Can you write out the listing from the line containing "Ciudad Universitaria Guillermo" down to the line containing "Contador de visitas", substituting "plano" for "mapa" and leaving everything else unchanged?

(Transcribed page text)
────────────────────────────────────────

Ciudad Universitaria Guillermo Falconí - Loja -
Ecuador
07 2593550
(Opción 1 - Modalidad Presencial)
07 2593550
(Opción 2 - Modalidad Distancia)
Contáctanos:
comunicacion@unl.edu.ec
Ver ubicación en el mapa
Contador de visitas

────────────────────────────────────────

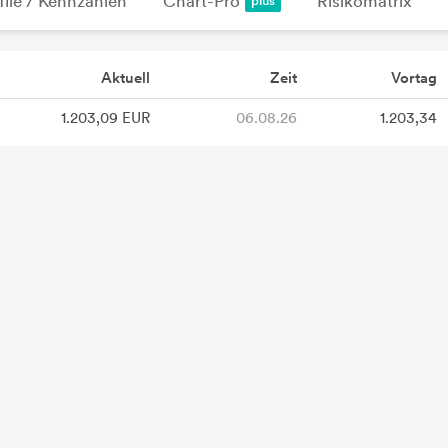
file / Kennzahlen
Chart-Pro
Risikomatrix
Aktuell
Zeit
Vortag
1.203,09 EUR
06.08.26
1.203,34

────────────────────────────────────────

> [Answer for the task]
Ciudad Universitaria Guillermo Falconí - Loja -
Ecuador
07 2593550
(Opción 1 - Modalidad Presencial)
07 2593550
(Opción 2 - Modalidad Distancia)
Contáctanos:
comunicacion@unl.edu.ec
Ver ubicación en el plano
Contador de visitas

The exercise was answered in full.